### [Directions]
An exact reproduction of the listing, minus the pictures, is the required output.

START Records for the exercise

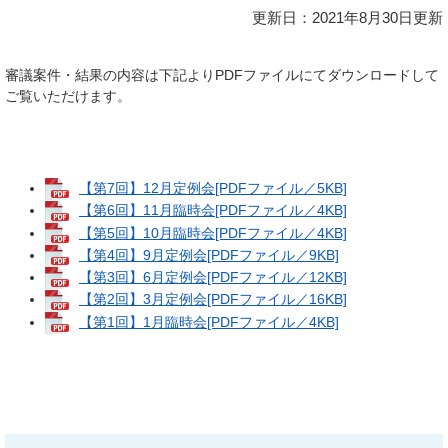
更新日：2021年8月30日更新
審議案件・結果の内容は下記よりPDFファイルにてダウンロードして
ご覧いただけます。
【第7回】12月定例会[PDFファイル／5KB]
【第6回】11月臨時会[PDFファイル／4KB]
【第5回】10月臨時会[PDFファイル／4KB]
【第4回】9月定例会[PDFファイル／9KB]
【第3回】6月定例会[PDFファイル／12KB]
【第2回】3月定例会[PDFファイル／16KB]
【第1回】1月臨時会[PDFファイル／4KB]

END Records for the exercise

### [Output of the task]
更新日：2021年8月30日更新
審議案件・結果の内容は下記よりPDFファイルにてダウンロードして
ご覧いただけます。
【第7回】12月定例会[PDFファイル／5KB]
【第6回】11月臨時会[PDFファイル／4KB]
【第5回】10月臨時会[PDFファイル／4KB]
【第4回】9月定例会[PDFファイル／9KB]
【第3回】6月定例会[PDFファイル／12KB]
【第2回】3月定例会[PDFファイル／16KB]
【第1回】1月臨時会[PDFファイル／4KB]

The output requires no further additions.